- Born: 8 September 1870 Castlemaine, Victoria
- Died: 21 October 1919 (aged 49) Melbourne, Victoria
- Allegiance: Australia
- Branch: Citizen Military Forces Australian Imperial Force
- Rank: Lieutenant Colonel
- Commands: 14th Battalion (1914–15)
- Conflicts: First World War Gallipoli Campaign; ;
- Awards: Companion of the Order of the Bath Mentioned in Despatches Volunteer Officers' Decoration

= Richard Edmond Courtney =

Australian Army officer

Lieutenant Colonel Richard Edmond Courtney CB, VD (8 September 1870 – 21 October 1919) was an Australian soldier during the First World War. Courtney's Post, now the site of a Commonwealth War Graves Commission cemetery on the Gallipoli Peninsula, is named in his honour.

==Early life==
Courtney was born in Castlemaine, Victoria and educated at Melbourne Church of England Grammar School. On 20 March 1888, he entered residence at Trinity College (University of Melbourne) as a first-year Arts student, and enrolled at Melbourne Law School a year later. He graduated BA (1893), LLB (1897), and qualified as a solicitor.

==First World War==
He was raised in a military family, and joined the volunteer forces at an early age. For many years he was Lieutenant-Colonel commanding the Victorian Rifles, and was given command of the 46th Battalion in 1911, and later the 51st Battalion. At the outbreak of the First World War, Courtney was put in charge of the 14th Battalion of the Australian Imperial Force (AIF) during the Gallipoli Campaign. Courtney was Gallipoli for a period of only six weeks, but was Mentioned in Despatches in November 1915, and gazetted a Companion of the Order of the Bath in the same month for "distinguished service in the field".

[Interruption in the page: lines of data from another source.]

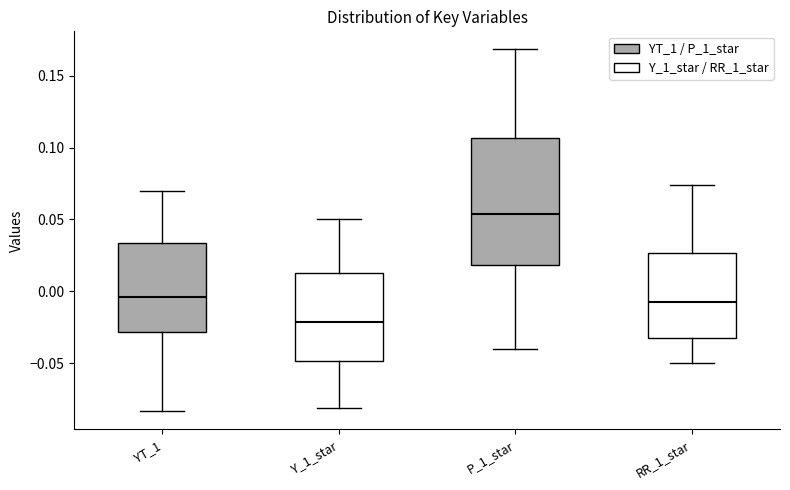

Which box has the lowest median line?

Y_1_star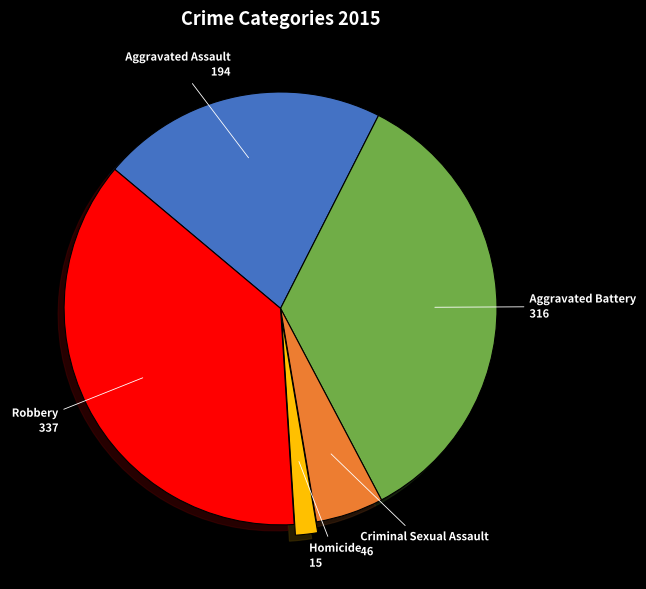

Is it true that Homicide is 2% of the pie?

True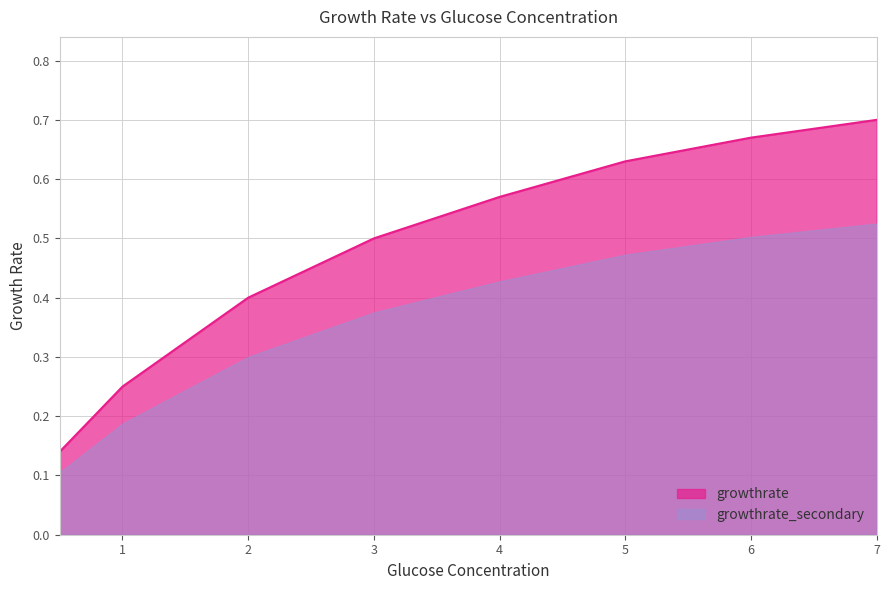

Is it true that the value at 1 is 0.2?

True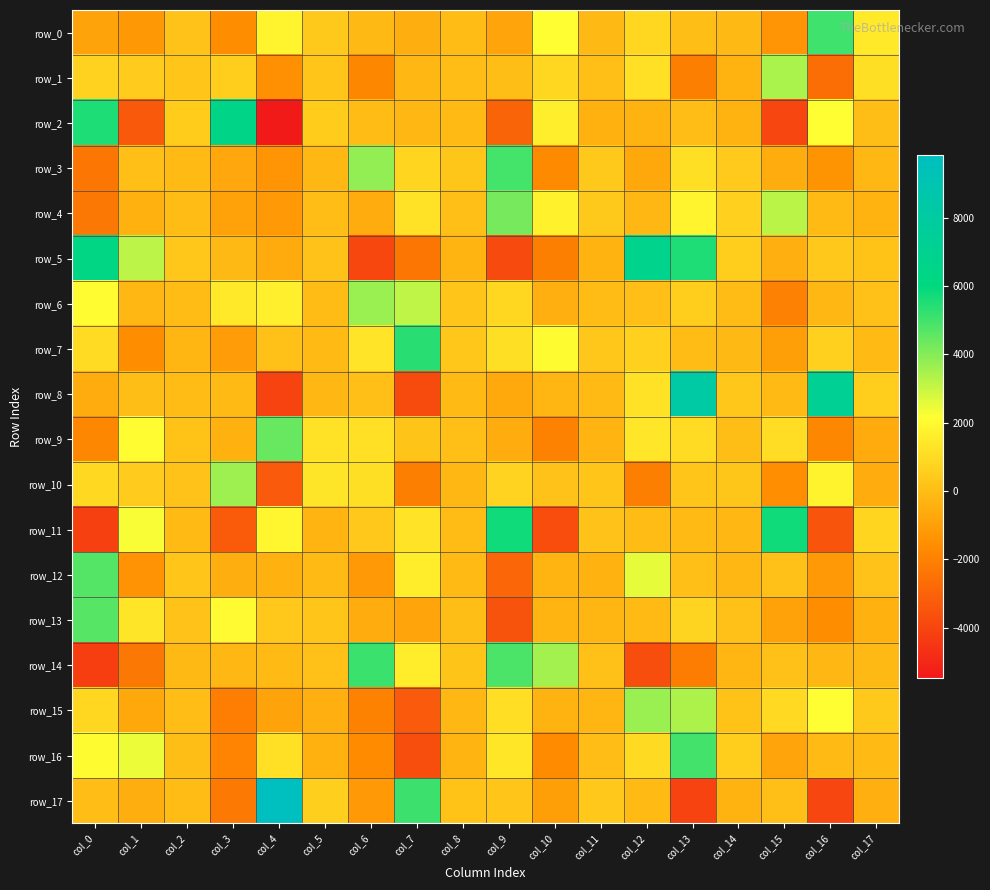

How many series are shown in this chart?

18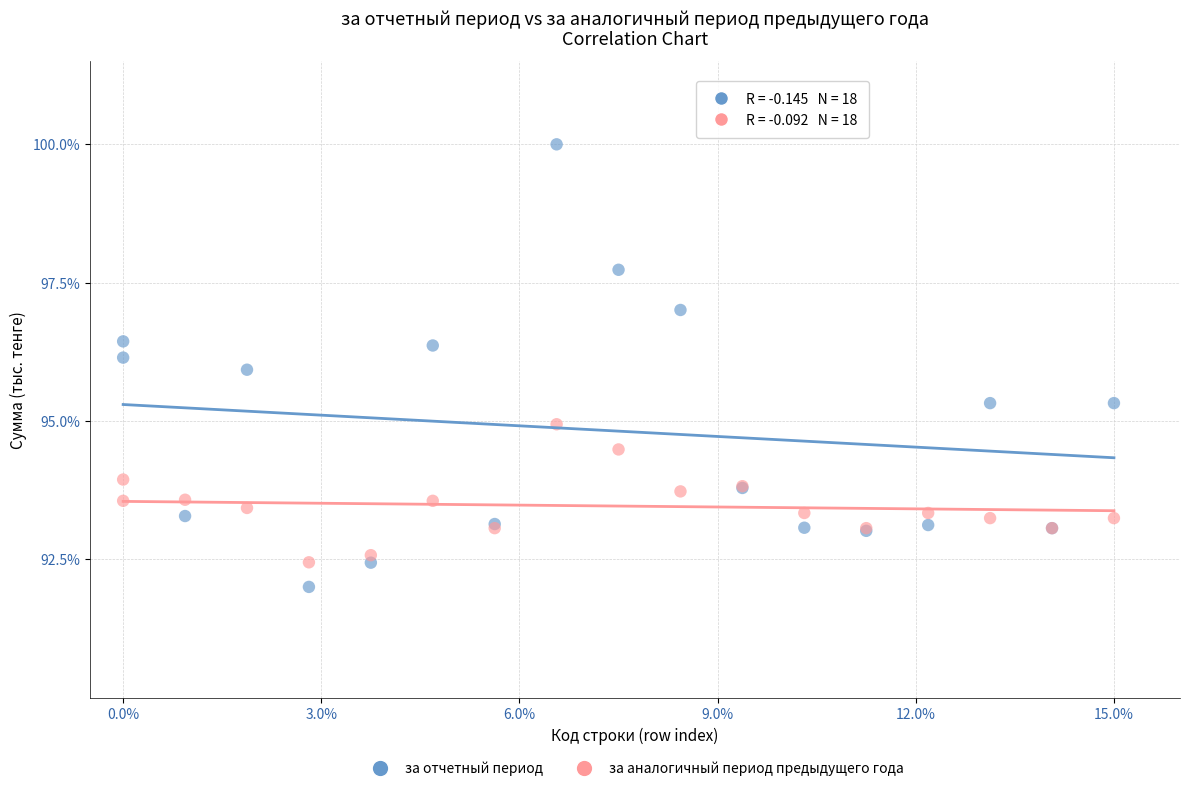

Which series has the largest Y range (max minus min)?

за отчетный период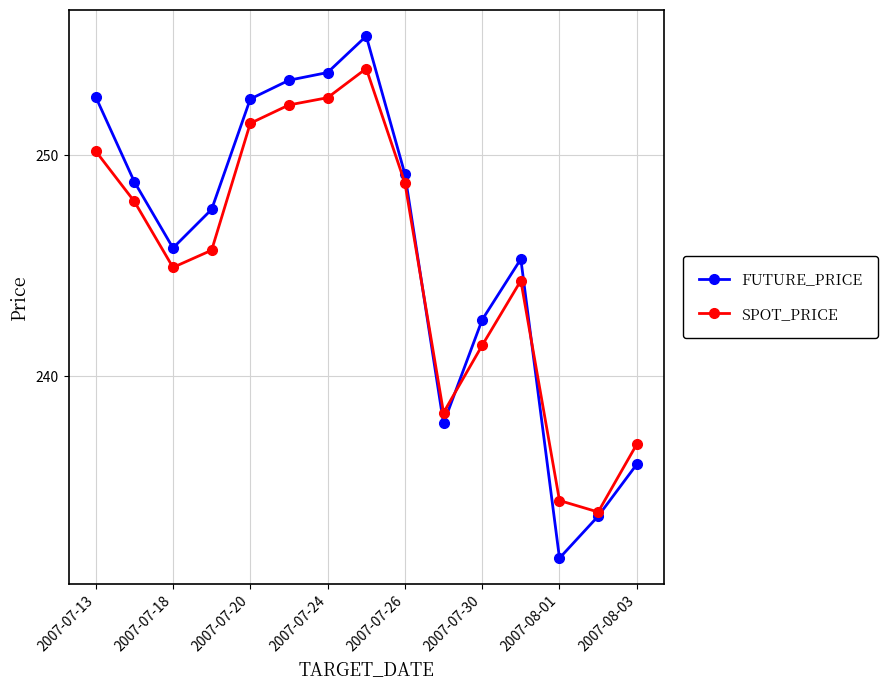

True or false: FUTURE_PRICE has more than 0 points higher than both neighbors.

True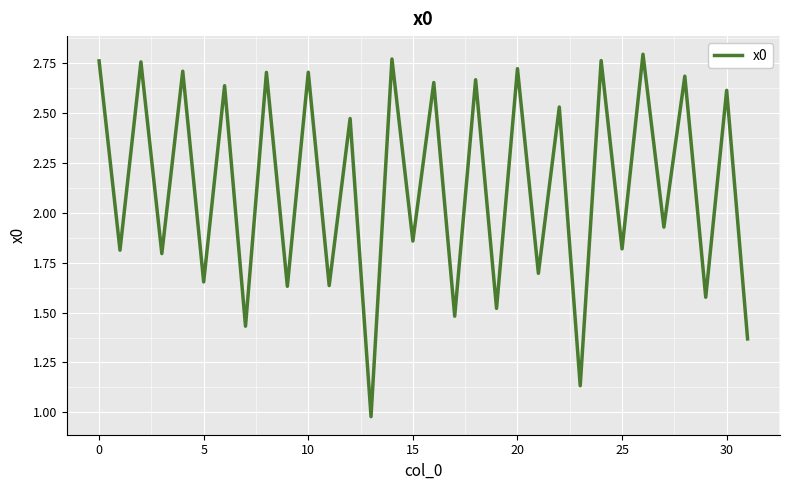

How many categories are shown in the chart?

32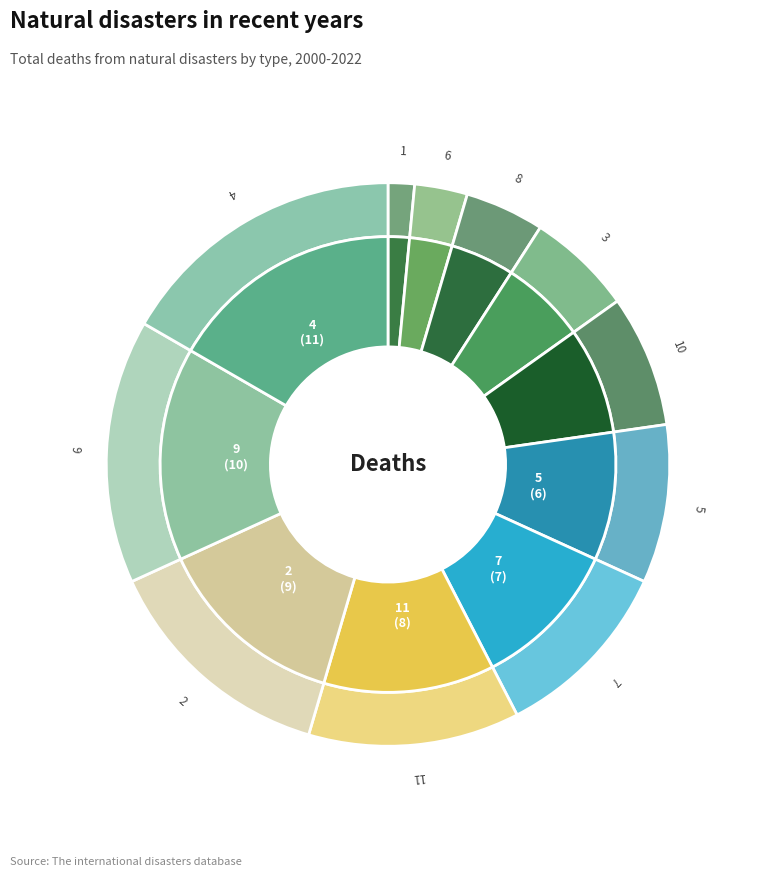

Between 6 and 5, which is larger?

5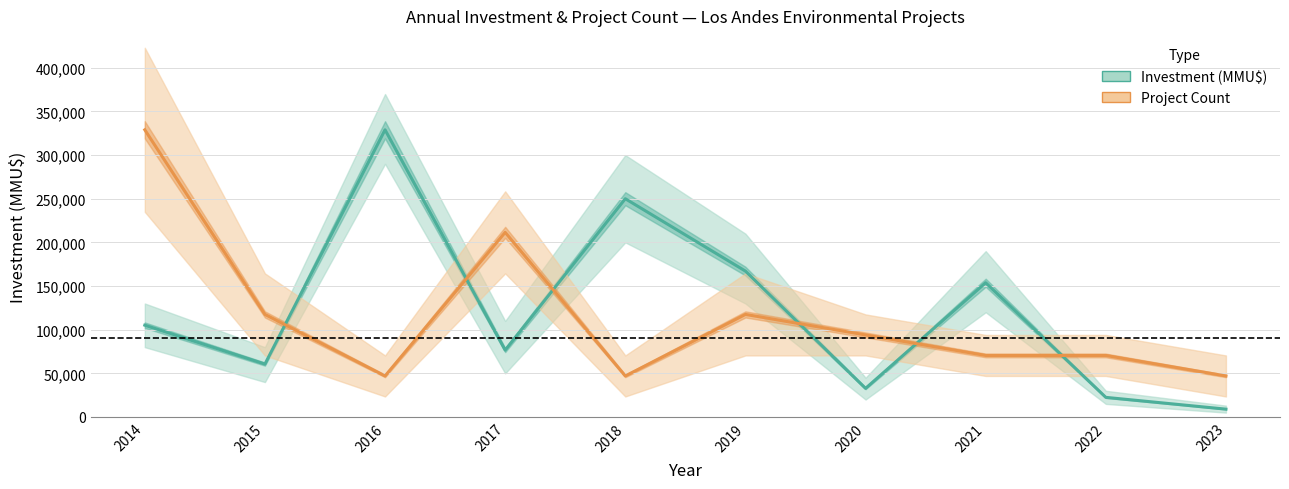

Reading left to right, transcribe all the data shown in this chart.

Investment (MMU$): 105170	60610	329000	76614	250042	167137	32800	153800	22482	8980
Project Count: 329000	117500	47000	211500	47000	117500	94000	70500	70500	47000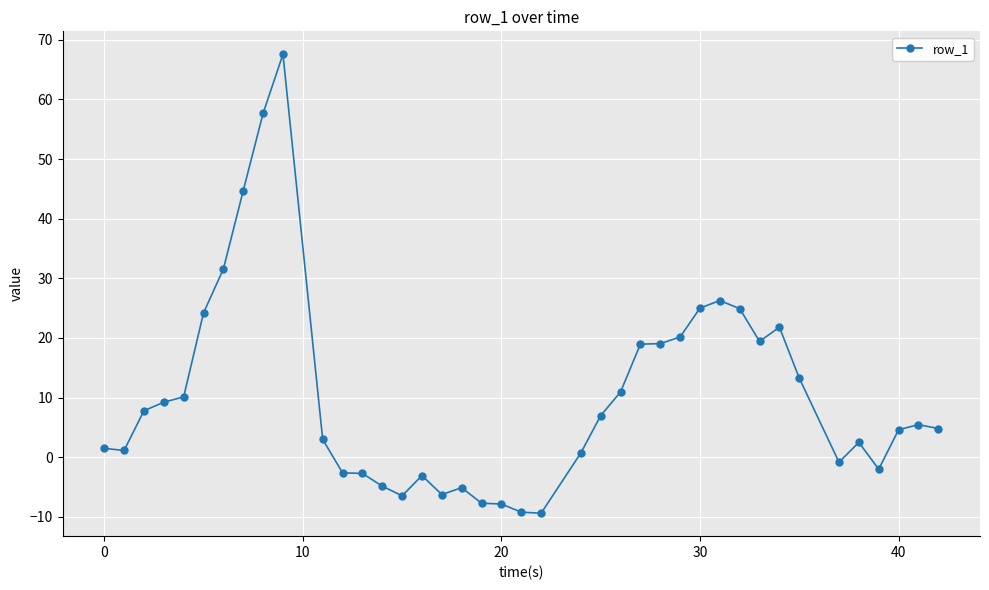

True or false: the data has more than 0 interior local peaks.

True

Invalided first to Malta and then to England, on recovery he was placed in command of the Australian and New Zealand Base Depot at Weymouth. He returned to Australia, arriving in March 1916 and his appointment with the AIF was terminated on 22 May 1916. He was then appointed acting Camp Commandant for Western Australia 10 June, a post he held until 15 February 1919. In November 1918 he had used his powers as Acting -Commandant of the 5th Military District under the War Precautions Act 1914, to prohibit the sale or distribution of liquour between 9am and 9pm across the city of Perth.

==Later life==
Following the Armistice he became Chief Clerk of the Victorian Branch Repatriation Department. He died of a brain haemorrhage in 1919, in Melbourne, and was buried with military honours in the Coburg Cemetery. His life and achievements are featured in Chapter 5 of the book The Courtneys, a Victorian Military Family, by Ron Austin (McCrae, Vic. : Slouch Hat Publications, 2009).